MOSCOW, March 14 - RAPSI. The announcement of a report casting fresh doubt on the results of Russia’s 2011 parliamentary polls drew a dismissive response from the pro-Kremlin ruling party and the country’s top election official on Wednesday, while also causing a flurry of speculation about motives, as the study reportedly emerged from a think-tank headed by an official close to President Vladimir Putin.

“The officially announced results are unreliable. United Russia did not take first place,” Stepan Sulakshin, the author of the Moscow-based Governance and Problem Analysis Center’s report, told the RBK Daily newspaper in comments published late on Tuesday. “The Communist Party took first place.”

Sulakshin said the United Russia party had gained 20-25 percent of the vote at the 2011 State Duma polls, compared to the official figure of 49 percent, while the Communists had gained 25-30 percent, significantly more than the 19 percent announced by election officials.

Widespread allegations of vote fraud in favor of then Prime Minister Putin’s United Russia party at the December 4, 2011 parliamentary elections triggered the largest anti-government demonstrations since the fall of the Soviet Union.

Putin stepped down as head of United Russia last May, when he handed over stewardship of the party to Prime Minister Dmitry Medvedev. But commentators suggest he remains closely linked in the eyes of the public to the party, which was successfully branded “the party of crooks and thieves” by opposition figurehead Alexei Navalny.

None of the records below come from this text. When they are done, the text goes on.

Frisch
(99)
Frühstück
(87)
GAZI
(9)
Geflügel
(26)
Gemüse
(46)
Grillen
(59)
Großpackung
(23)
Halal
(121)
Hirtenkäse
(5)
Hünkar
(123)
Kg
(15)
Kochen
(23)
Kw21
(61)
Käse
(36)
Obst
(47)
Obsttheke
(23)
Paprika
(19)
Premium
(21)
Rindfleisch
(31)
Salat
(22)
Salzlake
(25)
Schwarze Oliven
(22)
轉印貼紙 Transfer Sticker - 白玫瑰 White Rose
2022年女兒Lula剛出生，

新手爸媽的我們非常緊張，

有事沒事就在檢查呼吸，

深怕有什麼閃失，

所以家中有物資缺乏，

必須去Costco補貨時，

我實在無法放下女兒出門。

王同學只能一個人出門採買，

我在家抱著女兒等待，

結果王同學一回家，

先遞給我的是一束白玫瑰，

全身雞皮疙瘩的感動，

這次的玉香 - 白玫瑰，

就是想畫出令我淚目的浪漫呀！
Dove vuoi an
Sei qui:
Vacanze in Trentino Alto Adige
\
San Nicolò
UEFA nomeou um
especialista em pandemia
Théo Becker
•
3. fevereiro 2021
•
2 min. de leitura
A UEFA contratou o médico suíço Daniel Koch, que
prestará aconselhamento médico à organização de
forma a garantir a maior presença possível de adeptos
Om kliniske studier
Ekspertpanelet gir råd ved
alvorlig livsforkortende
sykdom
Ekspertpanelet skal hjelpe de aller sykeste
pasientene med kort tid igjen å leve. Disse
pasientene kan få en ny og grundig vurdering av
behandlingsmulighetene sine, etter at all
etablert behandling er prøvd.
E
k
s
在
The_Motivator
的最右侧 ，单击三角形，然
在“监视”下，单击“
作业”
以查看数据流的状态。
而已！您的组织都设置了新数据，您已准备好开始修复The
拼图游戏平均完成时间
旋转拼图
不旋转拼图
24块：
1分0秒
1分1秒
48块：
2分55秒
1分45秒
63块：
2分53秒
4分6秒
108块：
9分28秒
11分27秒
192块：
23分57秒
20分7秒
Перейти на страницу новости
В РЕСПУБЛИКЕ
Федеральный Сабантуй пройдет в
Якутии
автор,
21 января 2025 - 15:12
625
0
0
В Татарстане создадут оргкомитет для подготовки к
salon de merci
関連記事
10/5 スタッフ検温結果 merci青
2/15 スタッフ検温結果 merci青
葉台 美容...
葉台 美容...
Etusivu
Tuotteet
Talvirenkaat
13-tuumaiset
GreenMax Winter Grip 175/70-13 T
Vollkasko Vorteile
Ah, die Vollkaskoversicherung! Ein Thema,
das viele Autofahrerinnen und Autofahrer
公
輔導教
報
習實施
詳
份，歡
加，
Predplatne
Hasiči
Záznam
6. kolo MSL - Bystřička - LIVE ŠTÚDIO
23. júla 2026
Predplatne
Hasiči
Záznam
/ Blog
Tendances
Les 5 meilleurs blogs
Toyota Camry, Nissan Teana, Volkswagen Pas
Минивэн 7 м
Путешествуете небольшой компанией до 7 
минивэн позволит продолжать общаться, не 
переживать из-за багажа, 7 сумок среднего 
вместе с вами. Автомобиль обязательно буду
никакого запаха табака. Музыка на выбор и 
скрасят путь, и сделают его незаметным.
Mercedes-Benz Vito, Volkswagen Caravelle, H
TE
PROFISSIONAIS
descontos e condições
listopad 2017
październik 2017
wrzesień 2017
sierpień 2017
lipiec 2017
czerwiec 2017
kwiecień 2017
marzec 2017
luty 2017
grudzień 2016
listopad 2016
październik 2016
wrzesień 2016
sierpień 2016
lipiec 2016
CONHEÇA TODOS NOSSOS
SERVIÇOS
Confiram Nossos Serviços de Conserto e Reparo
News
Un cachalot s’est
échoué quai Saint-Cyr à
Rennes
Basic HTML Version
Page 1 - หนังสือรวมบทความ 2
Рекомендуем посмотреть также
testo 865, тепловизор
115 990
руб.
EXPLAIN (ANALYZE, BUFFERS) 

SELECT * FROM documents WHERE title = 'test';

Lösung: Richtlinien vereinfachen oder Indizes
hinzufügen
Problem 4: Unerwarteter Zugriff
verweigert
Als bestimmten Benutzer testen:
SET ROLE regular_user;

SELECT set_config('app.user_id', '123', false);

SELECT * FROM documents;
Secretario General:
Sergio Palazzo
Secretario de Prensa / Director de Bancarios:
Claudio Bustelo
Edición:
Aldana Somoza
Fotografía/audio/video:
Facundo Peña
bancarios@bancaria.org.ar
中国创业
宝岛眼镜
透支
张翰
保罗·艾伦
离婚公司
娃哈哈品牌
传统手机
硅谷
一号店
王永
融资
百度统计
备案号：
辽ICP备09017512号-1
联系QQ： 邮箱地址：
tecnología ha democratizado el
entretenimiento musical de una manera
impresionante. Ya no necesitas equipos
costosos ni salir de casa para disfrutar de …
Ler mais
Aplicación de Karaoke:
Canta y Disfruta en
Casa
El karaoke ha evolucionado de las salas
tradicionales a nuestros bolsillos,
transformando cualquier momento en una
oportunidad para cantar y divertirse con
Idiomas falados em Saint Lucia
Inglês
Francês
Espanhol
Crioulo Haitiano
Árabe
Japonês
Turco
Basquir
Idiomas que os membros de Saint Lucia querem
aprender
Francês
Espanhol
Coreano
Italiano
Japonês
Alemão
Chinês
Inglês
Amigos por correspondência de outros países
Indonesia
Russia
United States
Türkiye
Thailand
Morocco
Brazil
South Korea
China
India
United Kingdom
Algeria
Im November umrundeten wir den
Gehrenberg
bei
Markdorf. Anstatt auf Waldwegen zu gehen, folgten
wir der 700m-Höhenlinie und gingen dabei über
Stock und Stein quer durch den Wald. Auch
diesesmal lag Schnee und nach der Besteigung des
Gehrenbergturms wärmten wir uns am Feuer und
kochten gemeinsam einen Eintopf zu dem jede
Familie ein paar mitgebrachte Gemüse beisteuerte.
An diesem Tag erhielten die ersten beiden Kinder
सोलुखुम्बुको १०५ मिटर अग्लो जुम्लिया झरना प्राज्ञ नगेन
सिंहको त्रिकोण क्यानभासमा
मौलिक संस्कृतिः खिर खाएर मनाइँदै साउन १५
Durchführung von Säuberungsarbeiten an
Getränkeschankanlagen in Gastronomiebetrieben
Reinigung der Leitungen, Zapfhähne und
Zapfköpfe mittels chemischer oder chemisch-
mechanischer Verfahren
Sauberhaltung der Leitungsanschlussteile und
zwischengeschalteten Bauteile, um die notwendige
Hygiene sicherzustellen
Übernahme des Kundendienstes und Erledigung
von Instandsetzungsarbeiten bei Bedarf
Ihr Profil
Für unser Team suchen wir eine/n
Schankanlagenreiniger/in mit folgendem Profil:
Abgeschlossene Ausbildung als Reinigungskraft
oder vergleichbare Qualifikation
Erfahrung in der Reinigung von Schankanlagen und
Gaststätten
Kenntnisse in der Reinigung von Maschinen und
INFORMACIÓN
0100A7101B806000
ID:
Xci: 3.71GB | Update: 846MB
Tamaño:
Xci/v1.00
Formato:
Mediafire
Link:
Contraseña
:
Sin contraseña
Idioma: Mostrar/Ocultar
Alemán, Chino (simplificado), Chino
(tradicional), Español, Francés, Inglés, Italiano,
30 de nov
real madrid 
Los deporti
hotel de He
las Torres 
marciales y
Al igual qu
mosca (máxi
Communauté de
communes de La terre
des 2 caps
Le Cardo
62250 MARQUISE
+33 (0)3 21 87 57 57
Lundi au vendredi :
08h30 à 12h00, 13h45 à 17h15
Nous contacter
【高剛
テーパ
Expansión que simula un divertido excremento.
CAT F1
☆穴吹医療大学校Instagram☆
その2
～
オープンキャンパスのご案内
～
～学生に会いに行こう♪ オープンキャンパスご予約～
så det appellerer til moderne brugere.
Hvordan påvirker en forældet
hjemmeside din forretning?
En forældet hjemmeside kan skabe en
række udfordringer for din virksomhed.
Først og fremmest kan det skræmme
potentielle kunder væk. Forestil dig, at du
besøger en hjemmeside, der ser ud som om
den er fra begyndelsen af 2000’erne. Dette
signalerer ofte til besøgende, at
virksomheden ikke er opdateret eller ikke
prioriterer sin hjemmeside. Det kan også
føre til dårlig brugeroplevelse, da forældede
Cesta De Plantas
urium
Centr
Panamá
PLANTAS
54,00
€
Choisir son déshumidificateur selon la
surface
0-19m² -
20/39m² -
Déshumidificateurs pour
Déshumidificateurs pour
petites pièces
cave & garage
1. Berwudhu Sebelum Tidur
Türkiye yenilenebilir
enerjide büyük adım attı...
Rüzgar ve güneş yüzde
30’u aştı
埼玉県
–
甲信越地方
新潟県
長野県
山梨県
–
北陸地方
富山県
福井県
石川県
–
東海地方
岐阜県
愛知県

The head of Russia’s Central Elections Commission, Vladimir Churov – dubbed “the wizard” by opposition figures after the 2011 polls over allegations he had conjured up an unlikely victory for United Russia – also hit out at the report, suggesting its author seek psychiatric assistance. Churov, an unabashed Kremlin loyalist, has frequently said: “Churov’s first law is – Putin’s always right.”

Reaction from the Communist Party was surprisingly muted. There was no reaction from veteran party head, Gennady Zyuganov. Calls to the party’s press office went unanswered as of late Wednesday afternoon.

Vadim Solovyev, the Communist Party’s top lawyer, told journalists the party had also estimated it took around 30 percent of the vote at the 2011 polls. He said the party had not contested the results in court because it did not believe its appeal would get a fair hearing.

The Kremlin has not officially commented on the news of the report, but an administration source told RIA Novosti that anyone dissatisfied with the election results should file complaints with the courts, and “not write reports.”